__AIM OF THE EXERCISE__
Retype the full set of data, character for character.

__EXCERPTED DATA__
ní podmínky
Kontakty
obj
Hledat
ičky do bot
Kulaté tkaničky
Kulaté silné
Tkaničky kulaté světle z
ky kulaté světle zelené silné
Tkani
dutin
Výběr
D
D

__TASK ANSWER__
ní podmínky
Kontakty
obj
Hledat
ičky do bot
Kulaté tkaničky
Kulaté silné
Tkaničky kulaté světle z
ky kulaté světle zelené silné
Tkani
dutin
Výběr
D
D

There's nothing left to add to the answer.